Text excerpt:

● ● ● ● ● ● ●

No Emojis in Telegram after splitting unicode string

WOPR · November 7, 2019, 9:40am

Hey guys,
I am having trouble with Emojis in Telegram after using .split().
My Rule uses an item that contains user/group and message split by ;:

rule “Telegram-Gateway”
when
Item Telegram_Gateway received update
then
val String User = Telegram_Gateway.state.toString.split(‘;’).get(0)
val String Msg = Telegram_Gateway.state.toString.split(‘;’).get(1)
val String Timestring = now.toString("dd.MM.YY' 'HH:mm:ss")
val String Message = "[" + Timestring + "] " + Msg

logInfo("Telegram-Gateway", "User: " + User + " | Msg: " + Message)

sendTelegram(User, Message)
sendTelegram("userxxx", "[" + Timestring + "] " + "\ud83d\udd12")
end

When I am sending the follwing message via command-cli, the Gateway-message is pure text whereas the testing message contains the lock-emoji (Charbase U+1F512: LOCK):
openhab> smarthome:send Telegram_Gateway "userxxx;\ud83d\udd12"

Loginfo looks not suspicious:
2019-11-07 10:38:36.141 [INFO ] [rthome.model.script.Telegram-Gateway] - User: userxxx | Msg: [07.11.19 10:38:36] \ud83d\udd12

My assumption is that the .split() somehow changes the string, but I cannot figure out why.

● ● ● ● ● ● ●

Data extract:
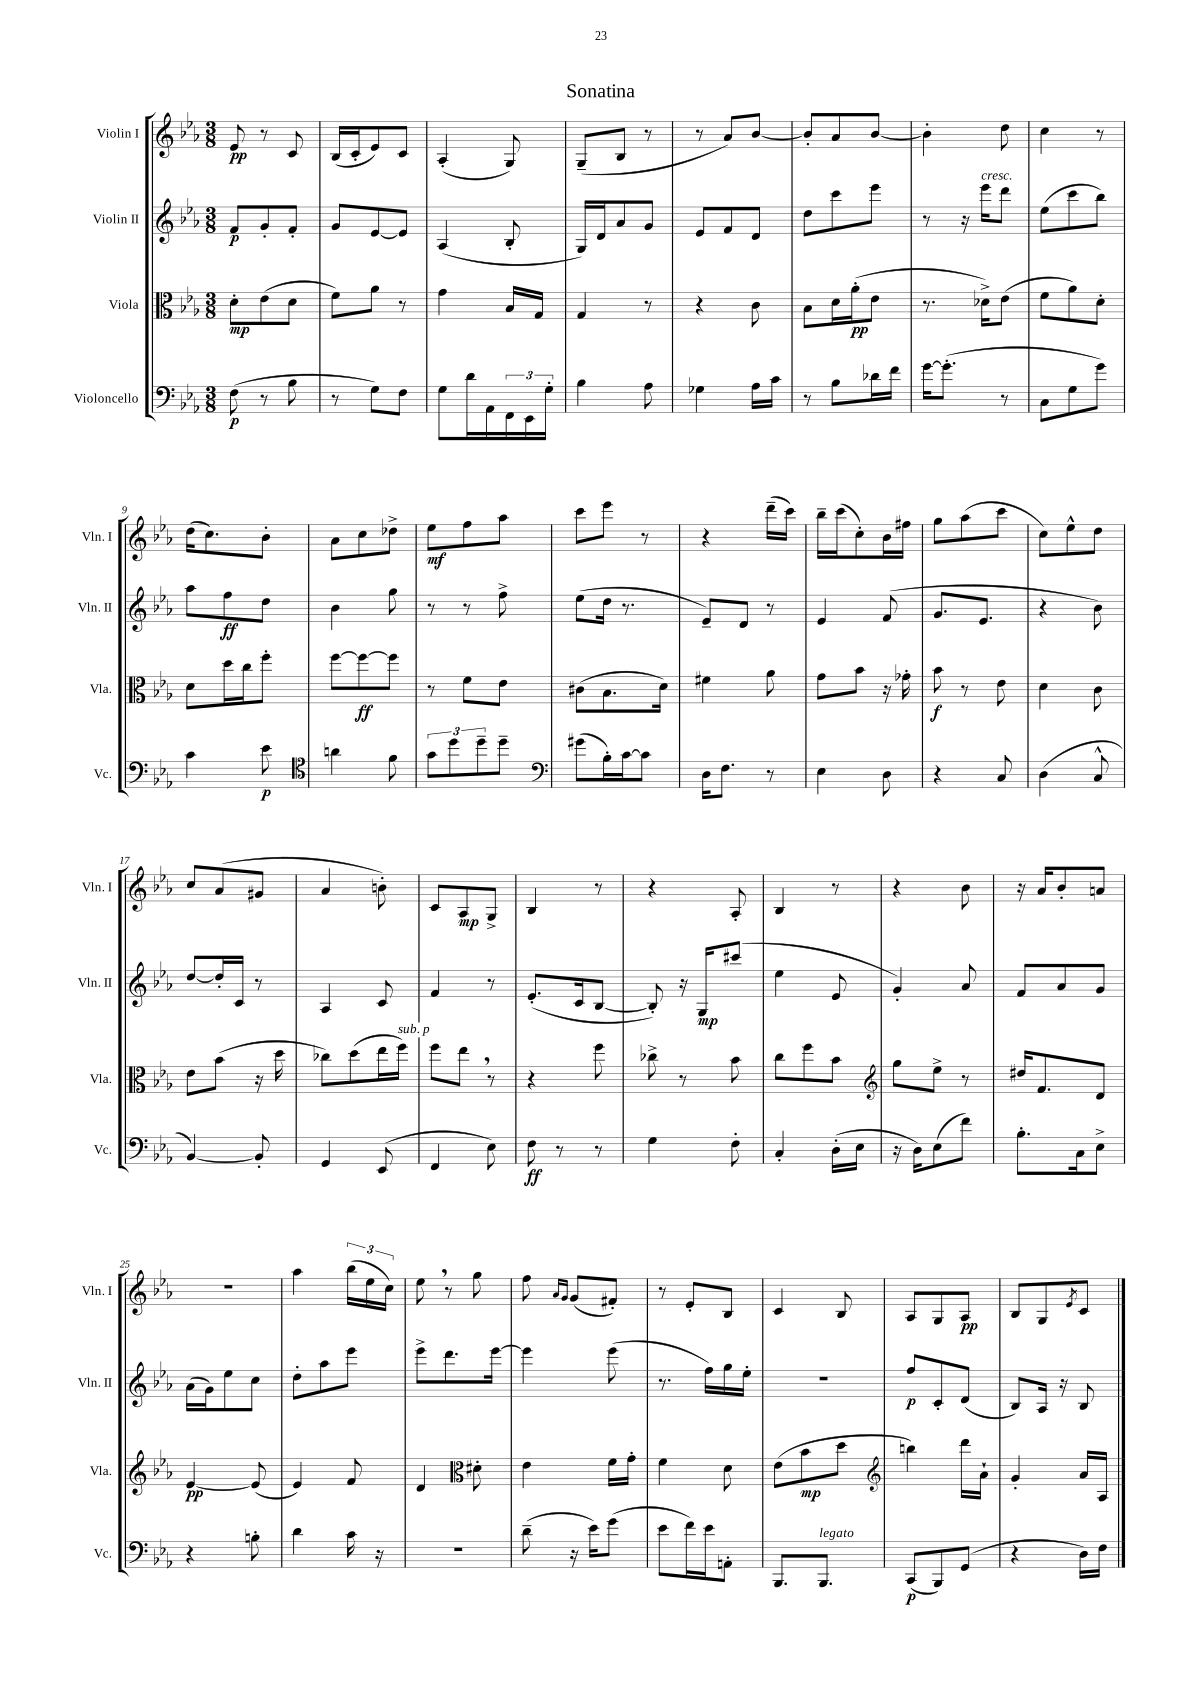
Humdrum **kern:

**kern	**kern	**kern	**kern
*staff4	*staff3	*staff2	*staff1
*clefF4	*clefC3	*clefG2	*clefG2
*k[b-e-a-]	*k[b-e-a-]	*k[b-e-a-]	*k[b-e-a-]
*M3/8	*M3/8	*M3/8	*M3/8
(8F	8d'	8f	8e-
8r	(8e-	8g'	8r
8B-	8d	8f'	8c
=	=	=	=
8r	8f)	8g	(16B-
.	.	.	16c'
8G)	8a-	[8e-	8e-)
8F	8r	8e-]	8c
=	=	=	=
8G	4g	(4A-	(4A-'
16d	.	.	.
16AA-	.	.	.
24FF	16B-	8B-'	8G)
24EE-	.	.	.
.	16G	.	.
24G'	.	.	.
=	=	=	=
4B-	4G	16G)	(8G~
.	.	16d	.
.	.	8a-	8B-
8A-	8r	8g	8r
=	=	=	=
4G-	4r	8e-	8r
.	.	8f	8a-)
16A-	8c	8d	[8b-
16c	.	.	.
=	=	=	=
8r	8B-	8dd	8b-']
8B-	16d	8ccc	8a-
.	(16a-'	.	.
16d-	8e-	8eee-	[8b-
16f	.	.	.
=	=	=	=
[16g	8.r	8r	4b-']
(8.g']	.	.	.
.	.	16r	.
.	16d-^)	16eee-	.
8r	(8e-	8ddd	8dd
=	=	=	=
8C	8f	(8ee-	4cc
8G	8a-)	8ccc	.
8g)	8d'	8bb-)	8r
=	=	=	=
4c	8d	8aa-	(16dd
.	.	.	8.cc)
.	16dd	8ff	.
.	16cc	.	.
8e-	8ff'	8dd	8b-'
=	=	=	=
*clefC4	*	*	*
4a	[8ff	4b-	8a-
.	8ff_	.	8cc
8f	8ff]	8gg	8dd-^
=	=	=	=
12g	8r	8r	8ee-
12dd	.	.	.
.	8f	8r	8ff
12dd~	.	.	.
8dd~	8e-	8ff^	8aa-
=	=	=	=
*clefF4	*	*	*
(8g#	(8c#	(8ee-	8ccc
16B-')	8.B-	16dd	8eee-
[16c	.	8.r	.
8c]	.	.	8r
.	16d)	.	.
=	=	=	=
16D	4f#	8e-~)	4r
8.F	.	.	.
.	.	8d	.
8r	8a-	8r	(16ddd~
.	.	.	16ccc)
=	=	=	=
4E-	8g	4e-	16bb-~
.	.	.	(16ccc
.	8b-	.	8cc')
8D	16r	(8f	16b-
.	16g-'	.	16ff#
=	=	=	=
4r	8b-	8.g	8gg
.	8r	.	(8aa-
.	.	8.e-	.
8C	8e-	.	8ccc
=	=	=	=
(4D	4d	4r	8cc)
.	.	.	8ee-^^
8C^^	8c	8b-)	8dd
=	=	=	=
[4BB-)	8e-	[8dd	8cc
.	(8b-	16dd']	(8a-
.	.	16c	.
8BB-']	16r	8r	8g#
.	16dd	.	.
=	=	=	=
4GG	8cc-)	4A-	4a-
.	(8dd	.	.
(8EE-	16ee-	8c	8b')
.	16ff)	.	.
=	=	=	=
4FF	8ff	4f	8c
.	8ee-	.	8A-
8E-)	8r	8r	8G^
=	=	=	=
8F	4r	(8.e-'	4B-
8r	.	.	.
.	.	16c	.
8r	8ff	[8B-	8r
=	=	=	=
4G	8cc-^	8B-'])	4r
.	8r	16r	.
.	.	16G	.
8F'	8b-	(8ccc#	8A-'
=	=	=	=
4C'	8cc	4ee-	4B-
.	8ff	.	.
(16D'	8b-	8e-	8r
16E-	.	.	.
=	=	=	=
*	*clefG2	*	*
16r	8gg	4g')	4r
16D)	.	.	.
(8E-	8ee-^	.	.
8f)	8r	8a-	8b-
=	=	=	=
8.B-'	16dd#	8f	16r
.	8.f	.	16a-
.	.	8a-	8b-'
16C	.	.	.
8E-^	8d	8g	8a
=	=	=	=
4r	[4e-	(16a-	4.r
.	.	16g)	.
.	.	8ee-	.
8B'	(8e-]	8cc	.
=	=	=	=
4d	4e-)	8dd'	4aa-
.	.	8aa-	.
16c	8f	8eee-	(24bb-
.	.	.	24ee-
16r	.	.	.
.	.	.	24cc)
=	=	=	=
4.r	4d	8eee-^	8ee-
.	.	8.ddd	8r
*	*clefC3	*	*
.	8d#'	.	8gg
.	.	[16eee-	.
=	=	=	=
(8d~	4e-	4eee-]	8ff
.	.	.	16qqa-
.	.	.	16qqg
16r	.	.	(8g
16e-)	.	.	.
(8g	16f	(8eee-	8f#')
.	16g'	.	.
=	=	=	=
8e-	4f	8.r	8r
16f)	.	.	8e-'
16e-	.	16ff)	.
8AA'	8d	16gg	8B-
.	.	16ee-'	.
=	=	=	=
8.BBB-	(8e-	4.r	4c
.	8b-	.	.
8.BBB-	.	.	.
.	8dd	.	8B-
=	=	=	=
*	*clefG2	*	*
(8CC	4bb)	8ff	8A-
8BBB-)	.	8c'	8G
(8GG	16ddd	(8d	8A-
.	16a-`	.	.
=	=	=	=
4r	4g'	8B-)	8B-
.	.	16A-	8G
.	.	16r	.
.	.	.	8qe-
16D)	16a-	8B-	8c
16F	16A-	.	.
==	==	==	==
*-	*-	*-	*-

● ● ● ● ● ● ●

Given problem 1:
Set down the stretch from "val String Msg" through "sendTelegram(User, Message)" in the forum post about missing Telegram emojis.
Given problem 2:
In the forum post about missing Telegram emojis, which emoji does the testing message contain when sent from the command line?
The data after the text plays no part here.

Expected output 1:
val String Msg = Telegram_Gateway.state.toString.split(‘;’).get(1)
val String Timestring = now.toString("dd.MM.YY' 'HH:mm:ss")
val String Message = "[" + Timestring + "] " + Msg

logInfo("Telegram-Gateway", "User: " + User + " | Msg: " + Message)

sendTelegram(User, Message)

Expected output 2:
The lock emoji (U+1F512).